Sim, a ideia do surgimento de piscinas nas centralidade e cidades angolanas é boa. Tal como seria bom que outros equipamentos desportivos e de recreação surgissem. O Estado deve preocupar-se com tusso isso, é função sua também. Só não deve pensar que é negócio seu, que os deve gerir, embora algumas piscinas e alguns campos desportivos municipais fossem importantes. Olhemos para o nosso conjunto de medalhas olímpicas e já perceberemos como nos fazem falta estas estruturas. Olhemos para Carla Sacramento, antiga campeã portuguesa de atletismo, olhemos para centenas de casos e perguntemo-nos sobre onde começaram. Estas estruturas devem ser geridas e exploradas pelas comunidades, por vias de associações desportivas e recreativas cujo trabalho deve ter impacto social, não apenas na geração de campeões, mas no bem-estar das comunidades.
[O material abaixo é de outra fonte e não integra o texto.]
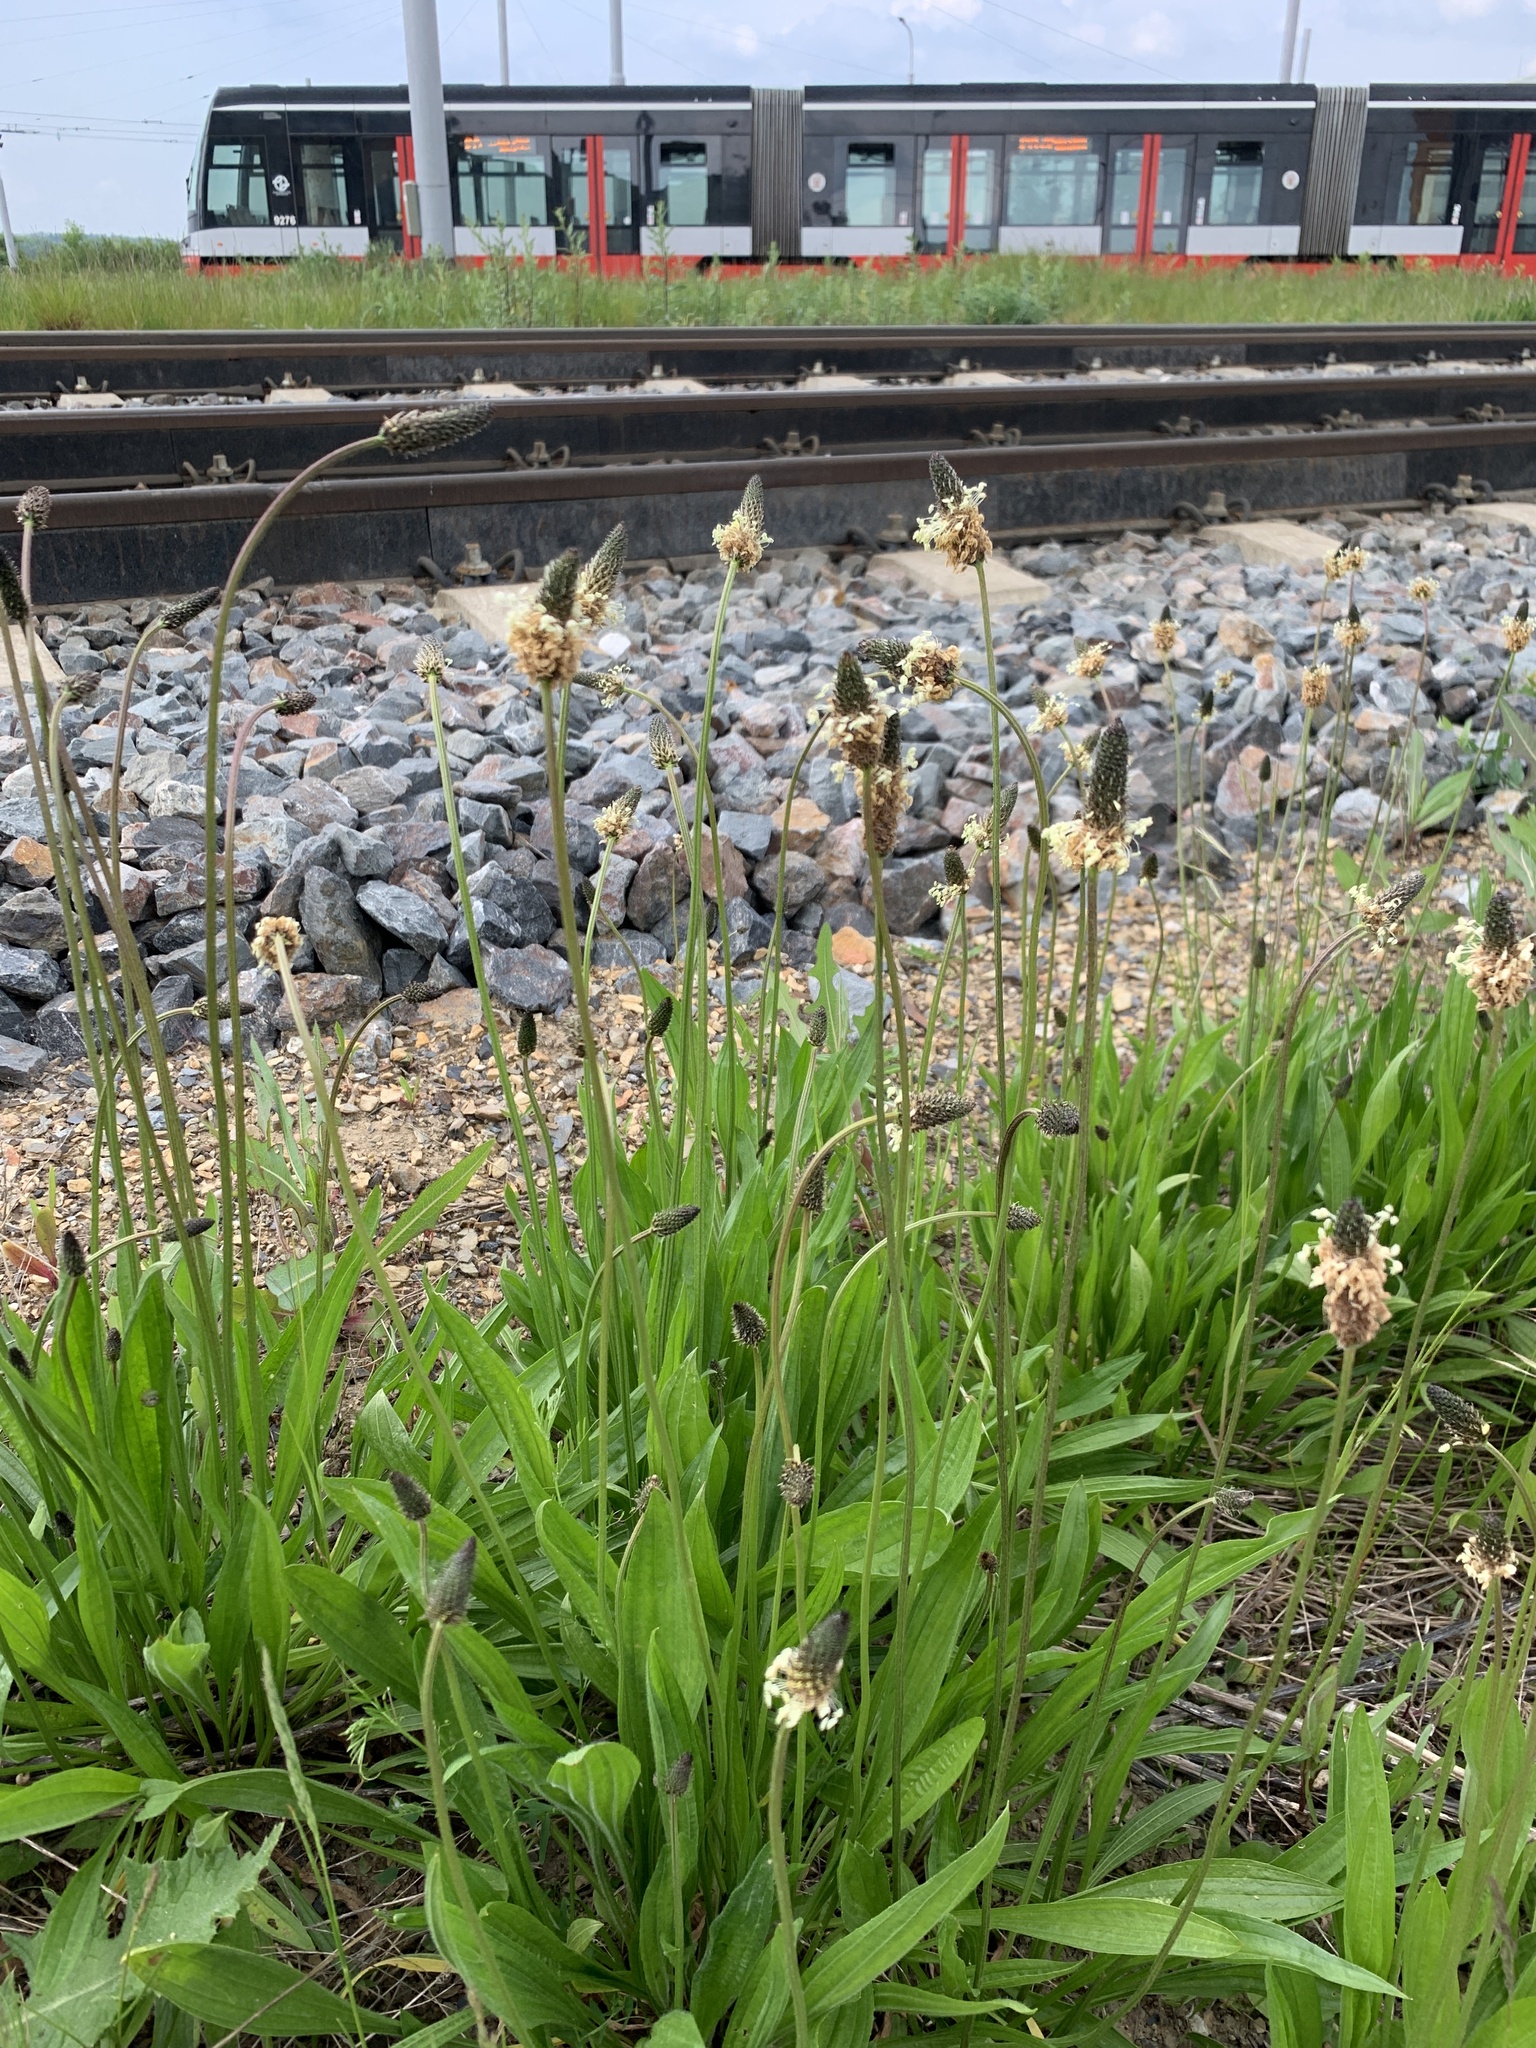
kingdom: Plantae
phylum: Tracheophyta
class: Magnoliopsida
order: Lamiales
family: Plantaginaceae
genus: Plantago
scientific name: Plantago lanceolata
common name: Ribwort plantain
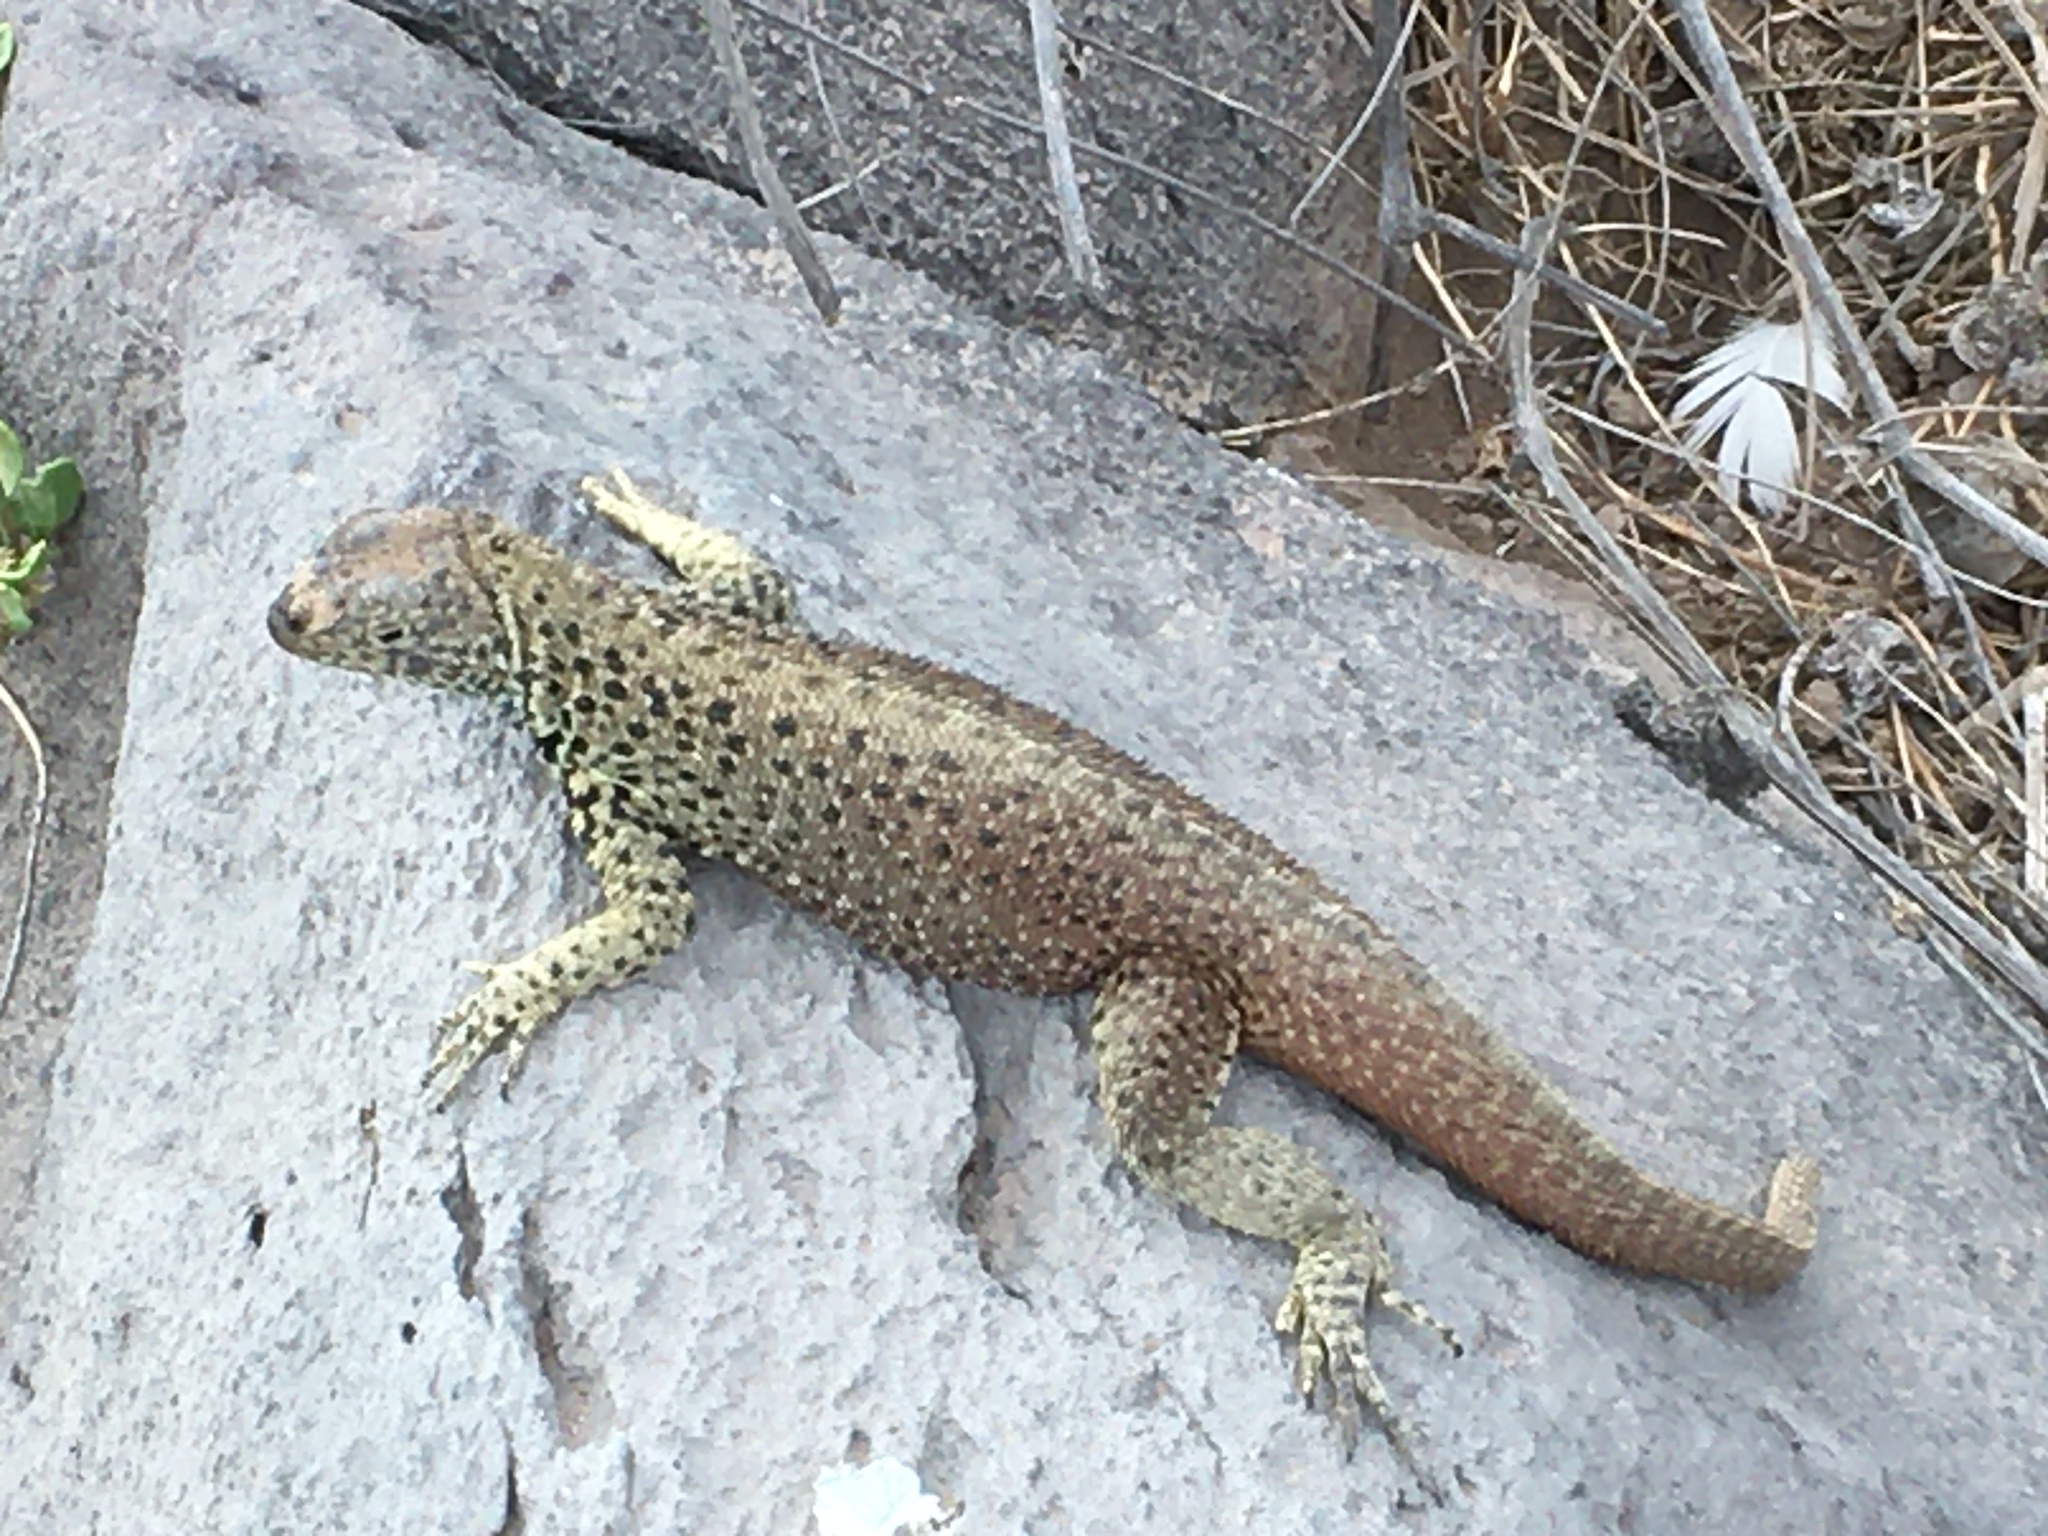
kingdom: Animalia
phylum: Chordata
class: Squamata
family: Tropiduridae
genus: Microlophus
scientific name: Microlophus delanonis
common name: Hood lava lizard
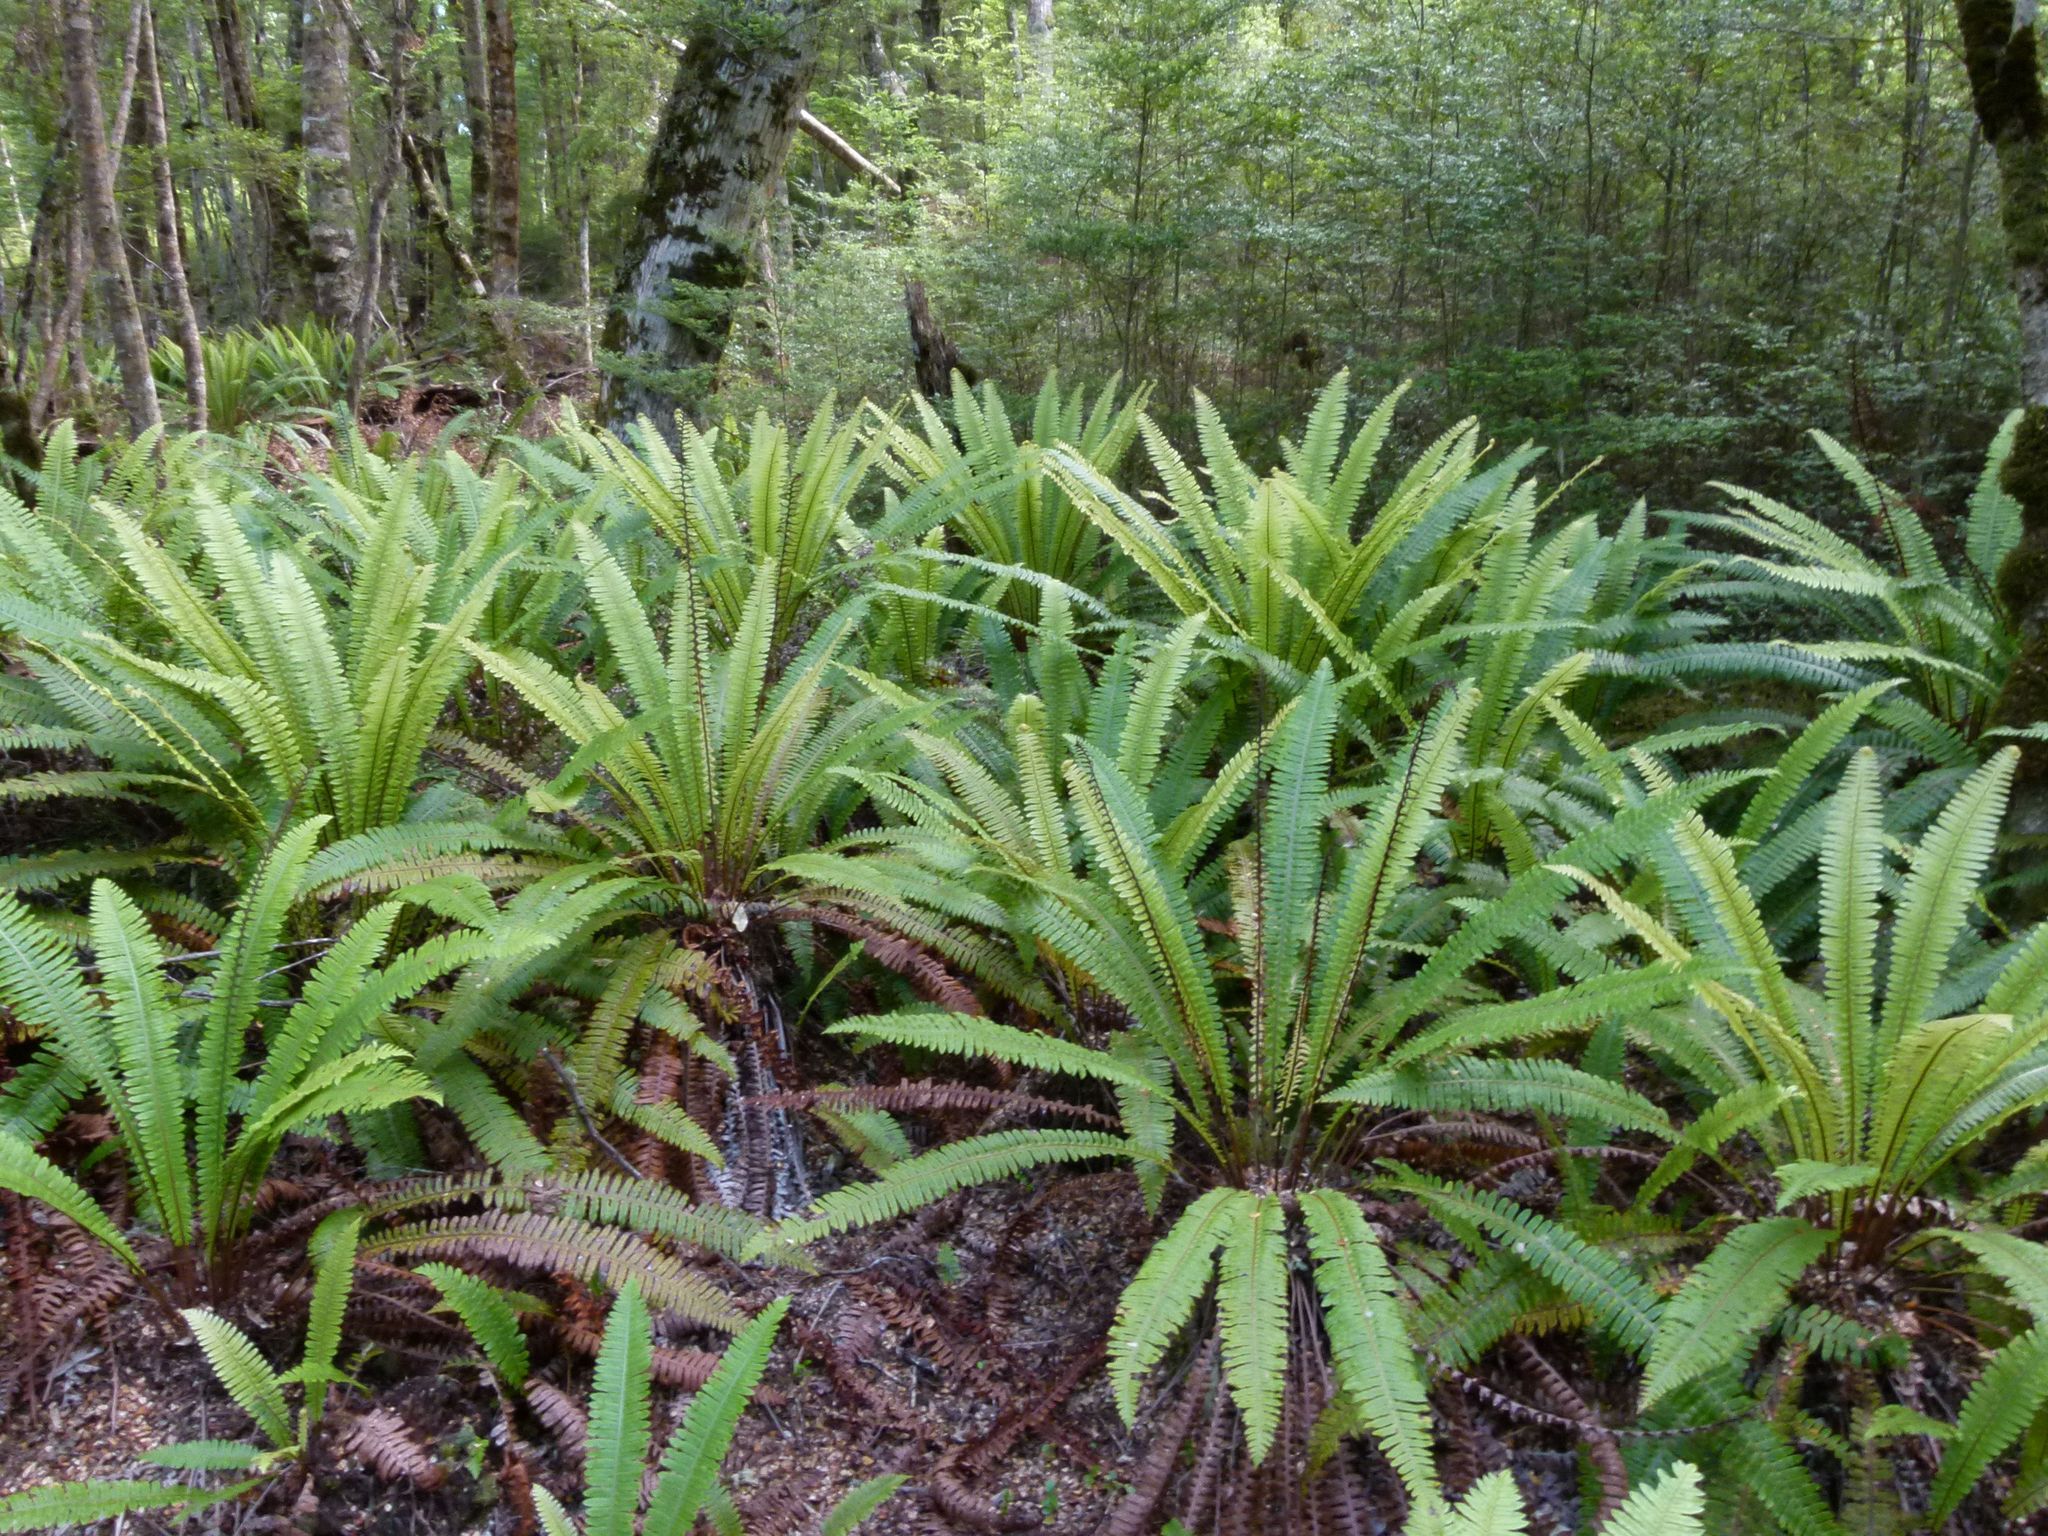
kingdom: Plantae
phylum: Tracheophyta
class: Polypodiopsida
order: Polypodiales
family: Blechnaceae
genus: Lomaria
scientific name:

Por exemplo, os grupos carnavalescos dos bairros deveriam ter usufruto dos rendimentos da exploração destas estruturas, e assim deixaríamos de ter a vergonhosa dependência do Estado até para pagar os lanches e os adereços. Estes centros desportivos e recreativos devem ser da comunidade, não do Governo e muito menos para promover negócios particulares. Vamos então nadar.